At some point, the interface must have a minimum standard of acceptability, and this standard is inevitably going to be less than perfect. I guess I’m curious as to how this minimum standard is going to be defined, and I would guess that a number of factors lie behind it.

  1. Existing prevelance - probably the most strong factor. If it’s widely perceived as the number one, people will buy and use it. The stronger the prevelance, the more likely it is to spiral into a self-fulfilling prophesy.
  2. Backing - the backing of a company like Microsoft is important for many managers. Some will not consider a different companies software without first checking whether MS has a version already.
  3. Third party support - the provision of support by third parties (for example, in training needs) is very important and possibly the biggest drawback to open source software: how does a company organise training for OpenOffice.org compared to MS Office? This is no criticism of open source, but rather a reflection of how third parties support the safest bet.
  4. Interference - this is the controversial usability aspect. The task is important enough to be completed, and drawbacks in the interface are not sufficiently bad to deter a user (though they might well be frustrated and annoyed by it!).

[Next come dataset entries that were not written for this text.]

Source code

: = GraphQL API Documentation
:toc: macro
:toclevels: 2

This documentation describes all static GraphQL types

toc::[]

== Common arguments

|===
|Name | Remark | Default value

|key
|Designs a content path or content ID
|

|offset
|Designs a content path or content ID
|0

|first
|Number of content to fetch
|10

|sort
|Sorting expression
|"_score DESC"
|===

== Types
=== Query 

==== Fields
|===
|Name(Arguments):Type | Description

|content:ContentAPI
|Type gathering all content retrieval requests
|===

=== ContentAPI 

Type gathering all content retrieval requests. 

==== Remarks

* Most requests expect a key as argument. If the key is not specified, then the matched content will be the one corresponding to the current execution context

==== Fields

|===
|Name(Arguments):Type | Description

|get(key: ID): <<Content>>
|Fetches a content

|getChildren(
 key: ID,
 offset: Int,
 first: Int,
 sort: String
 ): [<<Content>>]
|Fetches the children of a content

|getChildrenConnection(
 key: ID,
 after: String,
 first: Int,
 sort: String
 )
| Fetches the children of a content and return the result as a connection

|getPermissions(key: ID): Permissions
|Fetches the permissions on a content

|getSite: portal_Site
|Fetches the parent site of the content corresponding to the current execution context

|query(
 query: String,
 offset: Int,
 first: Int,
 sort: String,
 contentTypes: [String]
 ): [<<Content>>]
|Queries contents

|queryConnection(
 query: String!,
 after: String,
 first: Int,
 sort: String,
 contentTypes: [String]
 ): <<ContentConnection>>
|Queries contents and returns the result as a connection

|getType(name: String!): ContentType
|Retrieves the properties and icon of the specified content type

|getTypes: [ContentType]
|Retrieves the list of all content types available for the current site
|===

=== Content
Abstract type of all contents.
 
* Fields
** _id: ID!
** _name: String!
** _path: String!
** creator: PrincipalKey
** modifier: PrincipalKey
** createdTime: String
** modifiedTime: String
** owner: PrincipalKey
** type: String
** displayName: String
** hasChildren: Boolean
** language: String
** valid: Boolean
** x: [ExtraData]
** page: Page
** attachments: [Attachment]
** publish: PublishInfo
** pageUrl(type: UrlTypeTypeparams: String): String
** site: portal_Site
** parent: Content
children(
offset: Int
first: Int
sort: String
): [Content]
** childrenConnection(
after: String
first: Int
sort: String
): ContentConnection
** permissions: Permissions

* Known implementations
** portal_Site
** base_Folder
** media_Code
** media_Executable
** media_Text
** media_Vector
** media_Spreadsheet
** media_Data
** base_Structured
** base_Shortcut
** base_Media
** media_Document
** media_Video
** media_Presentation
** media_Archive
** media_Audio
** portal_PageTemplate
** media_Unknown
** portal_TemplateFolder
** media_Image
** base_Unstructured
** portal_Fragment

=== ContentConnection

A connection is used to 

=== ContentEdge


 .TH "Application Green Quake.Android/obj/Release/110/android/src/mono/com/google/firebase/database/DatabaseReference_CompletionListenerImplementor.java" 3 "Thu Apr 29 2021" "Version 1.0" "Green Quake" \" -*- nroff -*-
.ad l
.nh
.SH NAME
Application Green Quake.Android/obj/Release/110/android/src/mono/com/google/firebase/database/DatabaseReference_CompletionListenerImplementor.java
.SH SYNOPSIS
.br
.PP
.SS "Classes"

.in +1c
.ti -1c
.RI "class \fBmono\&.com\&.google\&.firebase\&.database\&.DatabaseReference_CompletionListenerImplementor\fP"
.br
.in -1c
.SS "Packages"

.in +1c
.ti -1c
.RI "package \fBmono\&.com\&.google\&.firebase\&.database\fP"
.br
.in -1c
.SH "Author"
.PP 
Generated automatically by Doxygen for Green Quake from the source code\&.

It seems then that people are willing to tolerate applications that are less than efficient, and even when they are not the most efficient solution in the market. At some level, the returns on using the application are seen to outweigh the perceived problems. Sadly for the field HCI and usability, this means that effort might be best placed in trying to develop an interface that is not perfect, but rather just “good enough". This will depend significantly upon the company and how much market share its product has.

I feel saddened somewhat by this: that people really do prefer to satisfice than satisfy when it comes to interface considerations. Given that UI people are the first to go in cutbacks, my recommendation to anyone interested in the field is not to bother. Train yourself as a plumber: people always need clean water.